DIRECTIONS FOR THIS TASK ▸ Would you show every line from the records that holds "metrics"?

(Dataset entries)
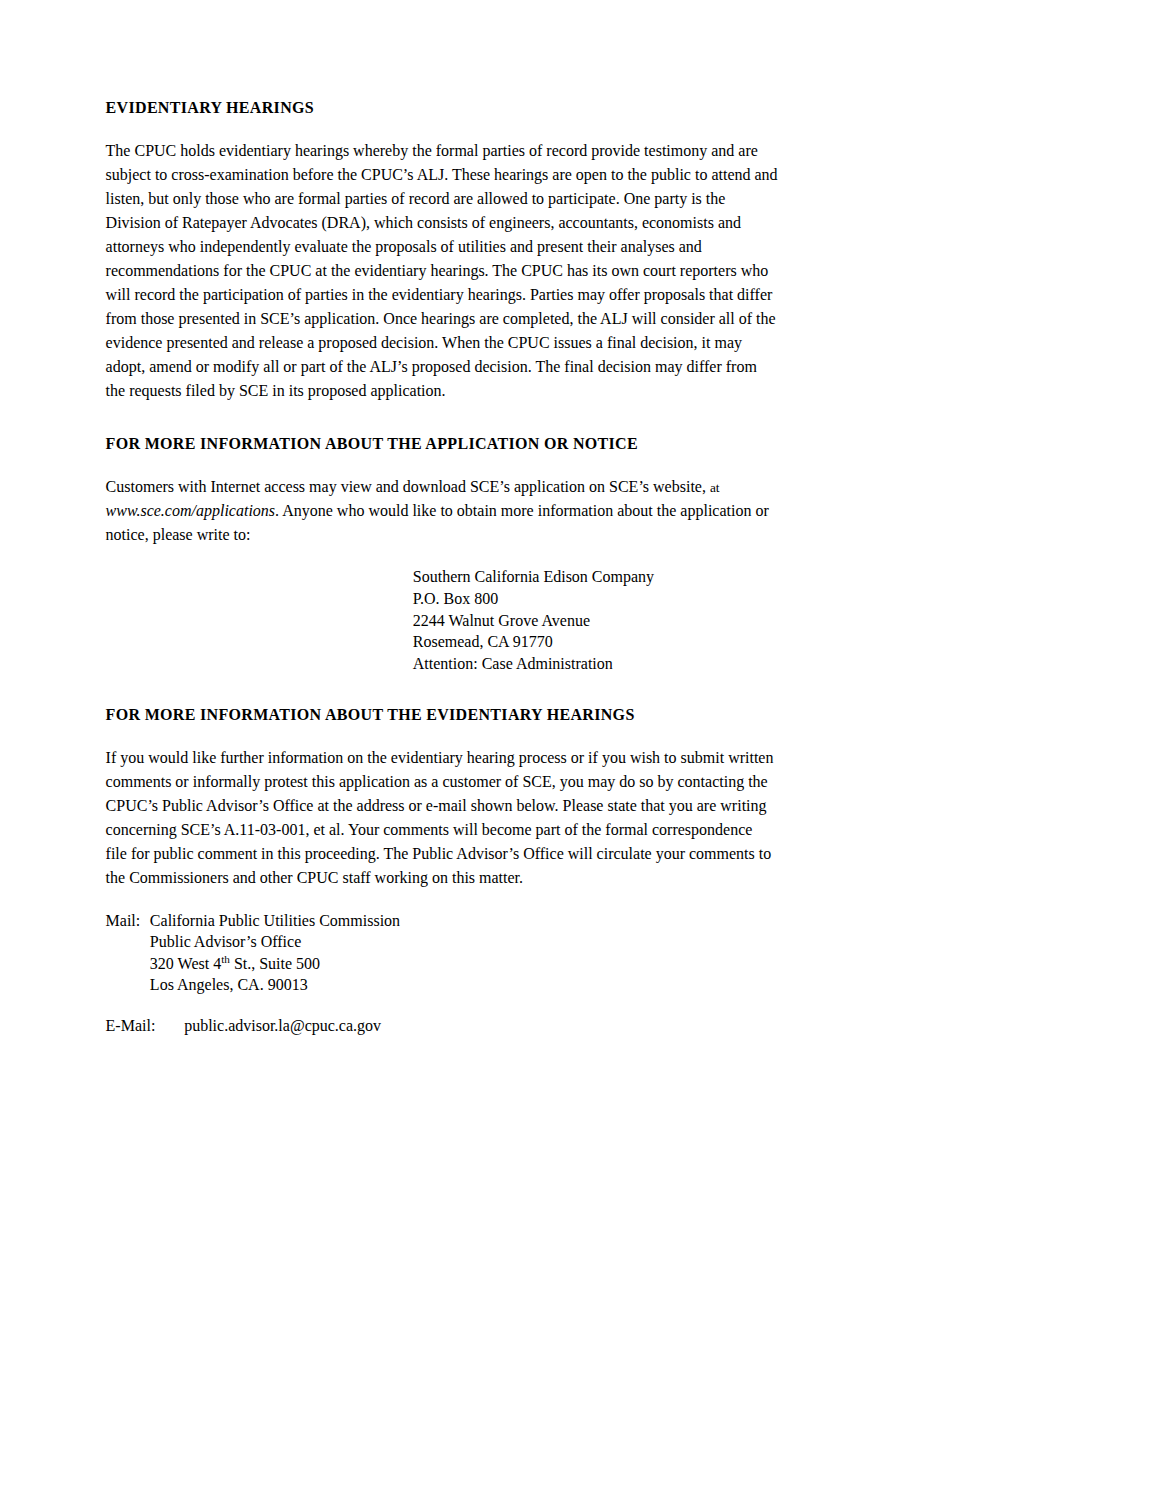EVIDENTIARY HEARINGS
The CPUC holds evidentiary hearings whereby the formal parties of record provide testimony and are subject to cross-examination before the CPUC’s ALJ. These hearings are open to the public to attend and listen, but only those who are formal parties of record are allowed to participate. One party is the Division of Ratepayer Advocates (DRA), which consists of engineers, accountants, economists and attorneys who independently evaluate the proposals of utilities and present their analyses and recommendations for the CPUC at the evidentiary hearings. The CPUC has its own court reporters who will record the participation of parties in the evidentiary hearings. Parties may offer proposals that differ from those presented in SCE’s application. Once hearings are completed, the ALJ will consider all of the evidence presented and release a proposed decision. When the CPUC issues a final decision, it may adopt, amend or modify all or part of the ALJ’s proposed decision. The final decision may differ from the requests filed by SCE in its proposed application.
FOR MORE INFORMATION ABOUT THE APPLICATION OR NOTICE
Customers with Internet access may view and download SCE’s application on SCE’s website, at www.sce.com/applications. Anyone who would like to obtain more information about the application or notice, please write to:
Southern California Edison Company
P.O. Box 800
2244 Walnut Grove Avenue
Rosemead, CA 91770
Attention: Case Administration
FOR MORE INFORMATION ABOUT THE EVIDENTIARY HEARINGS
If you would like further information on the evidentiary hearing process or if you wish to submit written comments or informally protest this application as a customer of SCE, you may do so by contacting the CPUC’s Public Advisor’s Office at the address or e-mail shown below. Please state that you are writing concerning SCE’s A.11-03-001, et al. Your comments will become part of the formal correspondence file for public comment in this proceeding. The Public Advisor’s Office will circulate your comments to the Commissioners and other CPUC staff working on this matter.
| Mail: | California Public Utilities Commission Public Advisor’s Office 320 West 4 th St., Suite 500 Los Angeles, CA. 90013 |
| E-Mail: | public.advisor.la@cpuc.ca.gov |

* * *

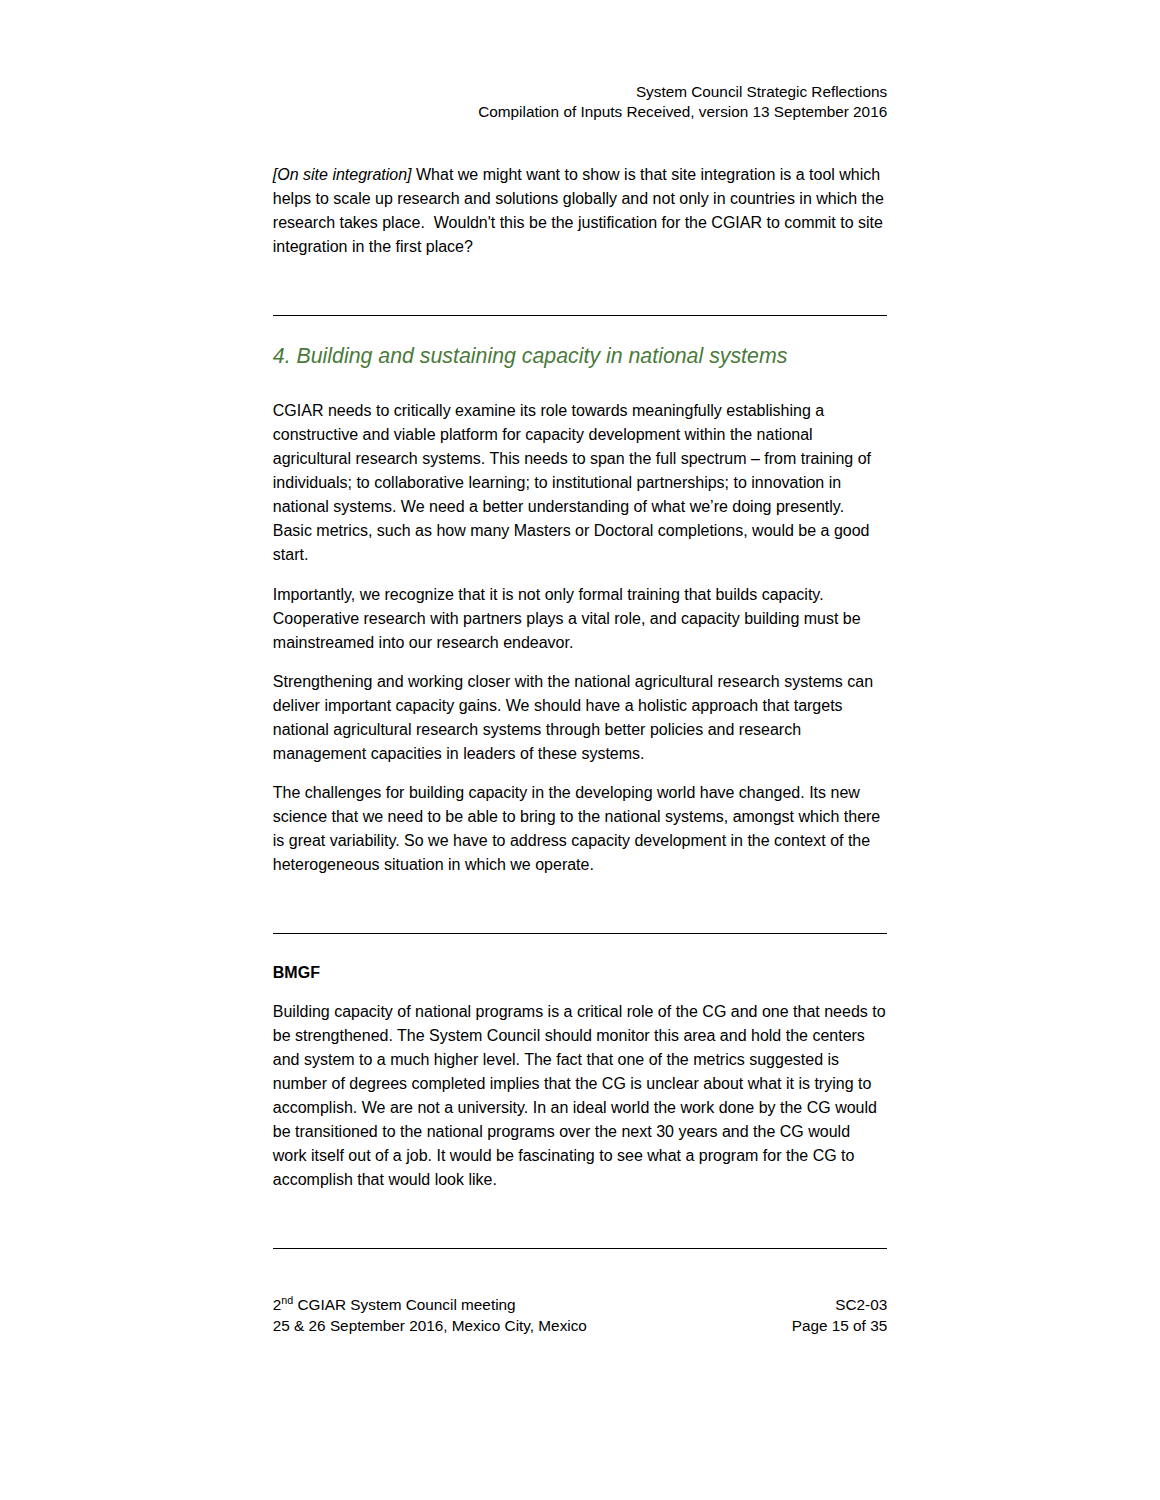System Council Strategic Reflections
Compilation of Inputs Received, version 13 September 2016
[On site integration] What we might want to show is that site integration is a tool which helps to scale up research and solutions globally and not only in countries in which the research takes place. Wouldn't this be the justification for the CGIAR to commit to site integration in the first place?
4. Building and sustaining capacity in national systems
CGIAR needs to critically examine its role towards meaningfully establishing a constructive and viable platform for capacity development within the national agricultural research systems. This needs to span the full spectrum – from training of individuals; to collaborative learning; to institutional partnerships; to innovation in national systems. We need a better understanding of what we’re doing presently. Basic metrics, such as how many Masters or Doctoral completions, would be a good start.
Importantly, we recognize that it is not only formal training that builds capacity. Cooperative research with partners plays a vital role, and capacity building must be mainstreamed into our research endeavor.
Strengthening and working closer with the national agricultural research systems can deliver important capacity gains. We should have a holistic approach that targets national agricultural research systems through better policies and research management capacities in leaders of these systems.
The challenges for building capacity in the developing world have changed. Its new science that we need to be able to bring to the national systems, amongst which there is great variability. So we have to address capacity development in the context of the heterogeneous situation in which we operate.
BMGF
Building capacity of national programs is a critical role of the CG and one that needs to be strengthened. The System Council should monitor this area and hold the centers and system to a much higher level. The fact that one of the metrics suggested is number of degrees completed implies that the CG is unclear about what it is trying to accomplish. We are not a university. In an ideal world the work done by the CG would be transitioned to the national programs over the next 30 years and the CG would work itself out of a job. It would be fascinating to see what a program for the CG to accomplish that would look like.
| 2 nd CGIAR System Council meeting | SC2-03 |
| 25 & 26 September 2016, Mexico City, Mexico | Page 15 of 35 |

SOLUTION TO THE EXERCISE ▸
CGIAR needs to critically examine its role towards meaningfully establishing a constructive and viable platform for capacity development within the national agricultural research systems. This needs to span the full spectrum – from training of individuals; to collaborative learning; to institutional partnerships; to innovation in national systems. We need a better understanding of what we’re doing presently. Basic metrics, such as how many Masters or Doctoral completions, would be a good start.
Building capacity of national programs is a critical role of the CG and one that needs to be strengthened. The System Council should monitor this area and hold the centers and system to a much higher level. The fact that one of the metrics suggested is number of degrees completed implies that the CG is unclear about what it is trying to accomplish. We are not a university. In an ideal world the work done by the CG would be transitioned to the national programs over the next 30 years and the CG would work itself out of a job. It would be fascinating to see what a program for the CG to accomplish that would look like.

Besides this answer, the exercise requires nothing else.